在物资匮乏的边区,世界语学习却蔚然成风。抗大、鲁艺的课堂上,留着八字胡的教员用粉笔写下“Saluton”(你好),背着步枪的学员跟着重复发音。油印的《延安世界语者》刊物,每期都记录着苏德战况、太平洋局势。当美军观察组成员戴维斯偶然发现,这些“土八路”竟能用世界语讨论惠特曼诗歌时,惊讶地称之为“黄土高原上的国际沙龙”。
毛泽东的题词恰似为这种文化现象作出注解。他特意选用“载道”这个传统文论概念,将世界语比作“舟楫”,强调其承载革命理想的实质功能。这种思维延续着“师夷长技以制夷”的智慧,却又突破器物层面,直指文明对话的精神内核。在给季米特洛夫的电报中,他提及“用世界语架设反法西斯广播”,实践中更支持建立延安世界语电台,向四十多个国家发送战报。
这种语言实践暗合着更深层的文化自觉。

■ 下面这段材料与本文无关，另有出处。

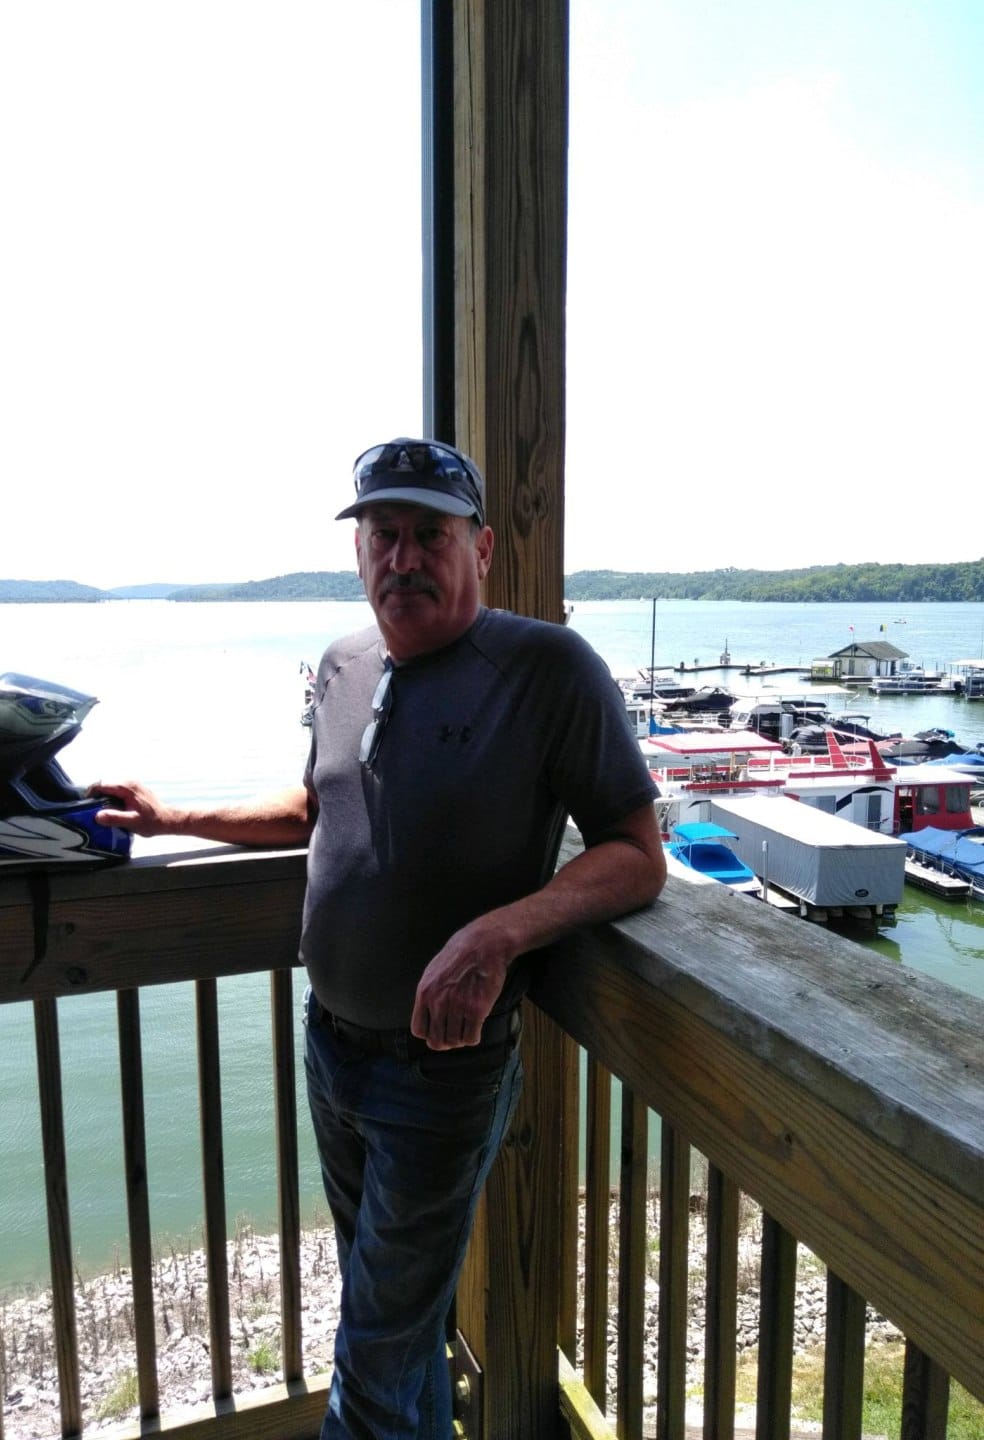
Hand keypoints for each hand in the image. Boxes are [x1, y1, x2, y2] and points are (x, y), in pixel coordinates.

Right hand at [88, 780, 176, 836]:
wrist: (167, 819)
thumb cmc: (151, 822)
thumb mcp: (132, 822)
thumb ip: (115, 818)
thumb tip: (97, 816)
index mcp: (127, 787)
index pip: (102, 784)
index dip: (91, 793)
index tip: (86, 805)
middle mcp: (129, 781)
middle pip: (104, 783)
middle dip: (96, 795)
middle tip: (92, 809)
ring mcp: (132, 783)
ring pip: (110, 785)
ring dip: (103, 795)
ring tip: (100, 810)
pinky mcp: (133, 788)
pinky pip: (116, 788)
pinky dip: (111, 796)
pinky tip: (112, 808)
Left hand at [410, 915, 514, 1049]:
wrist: (484, 943)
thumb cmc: (460, 954)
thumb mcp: (433, 970)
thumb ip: (429, 993)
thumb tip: (427, 1014)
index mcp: (425, 992)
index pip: (419, 1030)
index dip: (429, 1034)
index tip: (437, 1031)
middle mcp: (438, 1002)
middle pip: (437, 1040)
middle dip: (445, 1042)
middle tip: (453, 1035)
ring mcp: (458, 1007)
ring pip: (455, 1041)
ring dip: (460, 1039)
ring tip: (466, 1029)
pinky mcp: (477, 1010)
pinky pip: (472, 1037)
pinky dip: (473, 1037)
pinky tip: (476, 1027)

当边区政府用世界语出版《中国报导》时,既向国际社会传递敌后抗战实况,又以拼音文字转译《论持久战》等著作。诗人艾青在世界语诗作里写道:“我用异国的字母,拼写黄河的怒吼”,道出了文化主体性与国际主义的辩证关系。1940年陕甘宁边区文代会上,代表们热议如何用世界语重构“中国文化走出去”的叙事,这种讨论比当代文化输出理论早了半个多世纪。
历史往往在回望中显现其预见性。当今天联合国教科文组织档案里保存着泛黄的延安世界语文献,当云南驿站的马帮账簿上发现世界语注音时,我们方能理解那代人在闭塞环境中坚持语言实验的深意。他们用二十八字母搭建的,不仅是战时国际统战的信息通道,更是文明互鉴的精神之桥。正如现代语言学家陈原所言:“在窑洞的油灯下,中国第一次拥有了属于自己的国际语表达体系。”
七十年后,西安外国语大学图书馆里仍保存着边区版的《世界语语法》。书页间夹着的干枯山丹丹花,与泛黄纸页上的钢笔批注相映成趣。那些战火中的语言实验者或许未曾想到,他们用世界语书写的抗战宣言,早已超越工具理性,成为文明对话的永恒密码。这种在黄土沟壑中培育的国际化视野,恰是中华文化生生不息的精神基因。